In order to be better prepared for our upcoming traverse the "Yeastie Boyz" team spent the day in school. The course: Snow Craft II. While snow craft I (AKA: Happy camper school) teaches you the basic survival skills, the second course focuses on self-arrest and crevasse rescue. I must admit I was a little intimated of having to take the class, but it turned out to be a great team building exercise, a confidence builder, and a whole lot of fun.

Our instructor, Brian, began the day with an overview of the basic gear: crampons, ropes, webbing, carabiners, harnesses, and ice axes. Next we moved on to knot tying. In about fifteen minutes we became proficient in tying prussic , water , figure eight , and double fisherman/barrel knots. Knowing how to tie these knots could be key to rescuing a team member who fell into a crevasse.

We then applied this knowledge for some hands on practice out in the field. While there, we climbed up a rope using harnesses and a foot and waist prussic, walked up a steep incline using crampons, learned how to stop a fall with an ice axe, and used the a variety of knots and a z pulley system to pull each other out of a crevasse.


1. Just Hanging Around. We used a harness, a few carabiners (clips) and attached two prussic knots to climb up this rope.

2. Dr. Connell properly folding the rope. “Rope Management” is important when working with long pieces of rope.

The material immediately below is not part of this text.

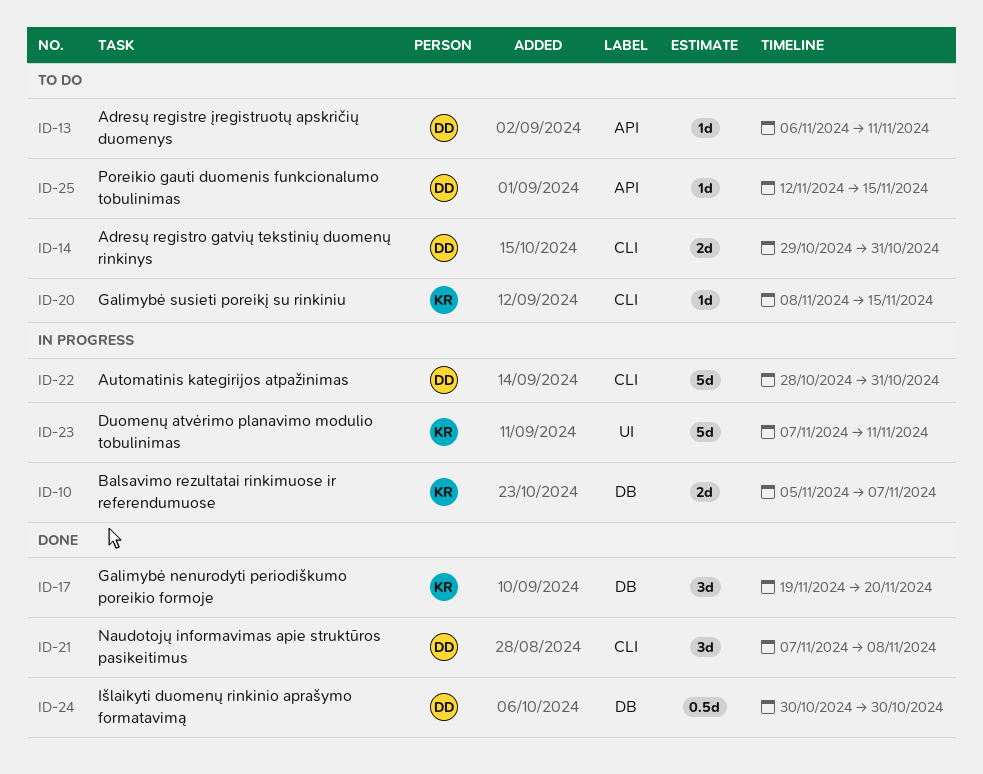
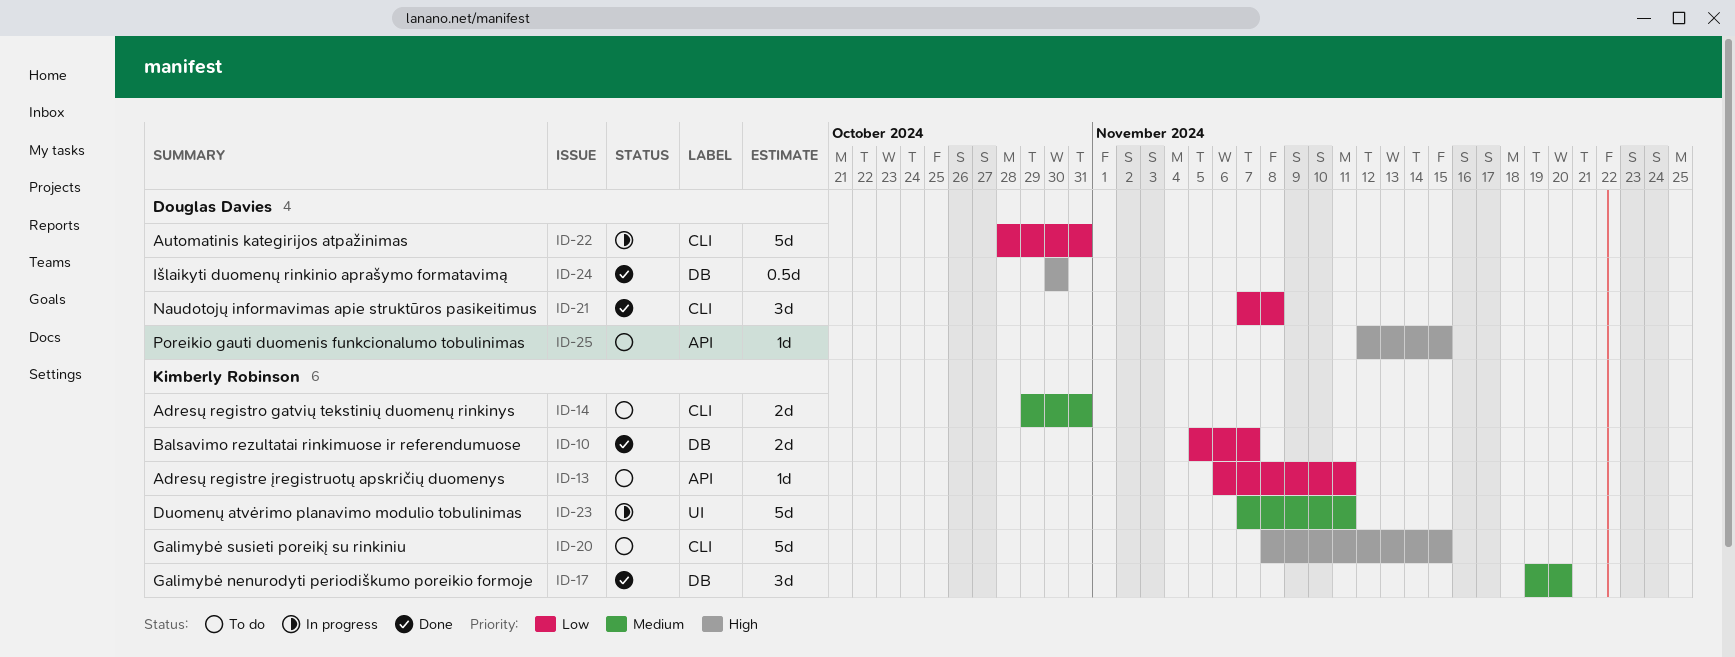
ID-10, status: In progress -> Done
ID-13, owner: Douglas Davies -> Kimberly Robinson
ID-14, owner: Douglas Davies -> Kimberly Robinson
ID-20, estimate: 1d -> 5d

3. This attachment to my bunny boot is called a crampon. How would this devise be helpful when walking up a steep, snowy incline?

4. Dr. Connell using an ice axe to stop herself from sliding down the hill. We had to do this from four positions: feet first on our back, feet first on our stomach, head first on our stomach, and head first on our back.

5. Brian teaches us how to create an anchor in the snow. This will be used to support the pulley system used to rescue a fallen team member.

6. Using our knots and a pulley system to start some crevasse rescues.

7. Scott Craig uses his prussic knots to get himself out of the crevasse, while the team uses the pulley system to pull me out.